* [YOUR OBJECTIVE]
Find the word "output" in the listing below. Copy every line that has it.

=====

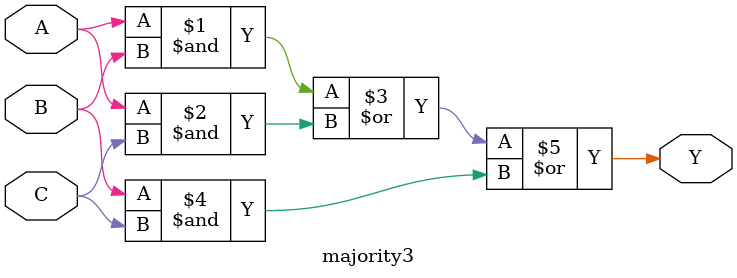
<source format=v>
`timescale 1ns / 1ps


`timescale 1ns / 1ps

module majority3(
    input  A, B, C,
    output Y
);

assign Y = (A & B) | (A & C) | (B & C);

endmodule


</source>
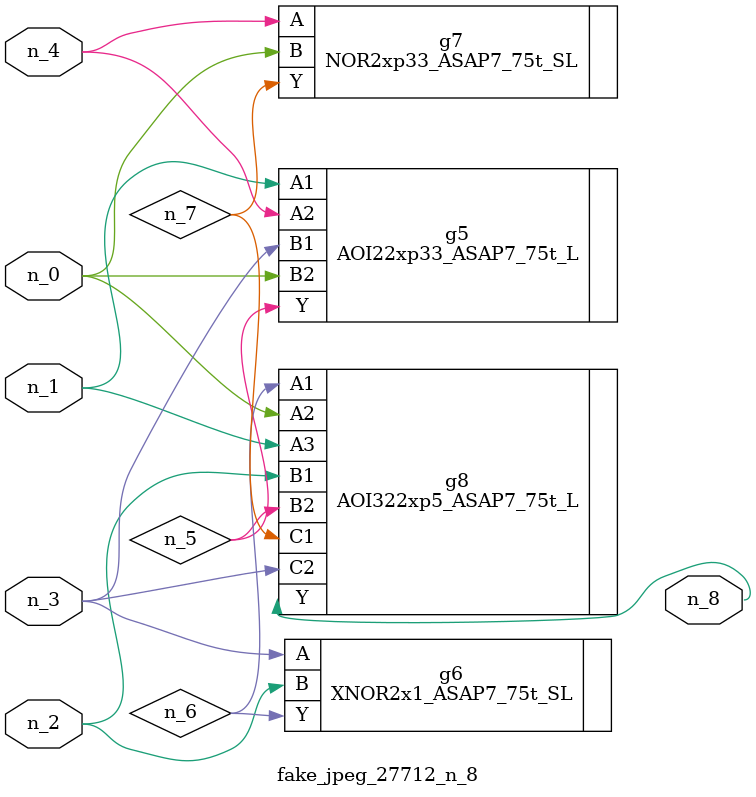
<source format=v>
module fake_jpeg_27712_n_8 (n_3, n_2, n_1, n_0, n_4, n_8);

input n_3;
input n_2;
input n_1;
input n_0;
input n_4;

output n_8;

wire n_6;
wire n_5;
wire n_7;

AOI22xp33_ASAP7_75t_L g5 ( 
.A1(n_1),
.A2(n_4),
.B1(n_3),
.B2(n_0),
.Y(n_5)
);

XNOR2x1_ASAP7_75t_SL g6 ( 
.A(n_3),
.B(n_2),
.Y(n_6)
);

NOR2xp33_ASAP7_75t_SL g7 ( 
.A(n_4),
.B(n_0),
.Y(n_7)
);

AOI322xp5_ASAP7_75t_L g8 ( 
.A1(n_6),
.A2(n_0),
.A3(n_1),
.B1(n_2),
.B2(n_5),
.C1(n_7),
.C2(n_3),
.Y(n_8)
);


endmodule
</source>
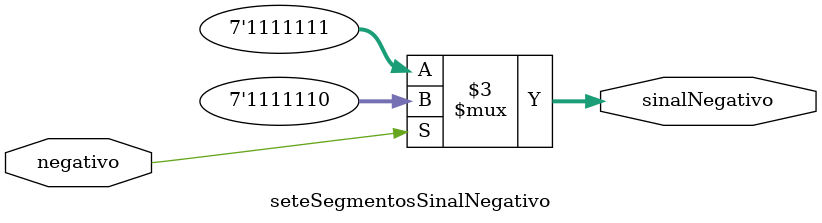
<source format=v>
module seteSegmentosSinalNegativo (negativo, sinalNegativo);

//Entradas
	input 	   	  negativo;

//Saidas
	output reg [6:0] sinalNegativo;

	always @(negativo) begin
		if (negativo) begin
			sinalNegativo <= 7'b1111110;
		end else begin
			sinalNegativo <= 7'b1111111;
		end 
	end

endmodule 
</source>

=====

* [ANSWER TO THE PROBLEM]
    output Y
output n_8;
	output reg [6:0] sinalNegativo;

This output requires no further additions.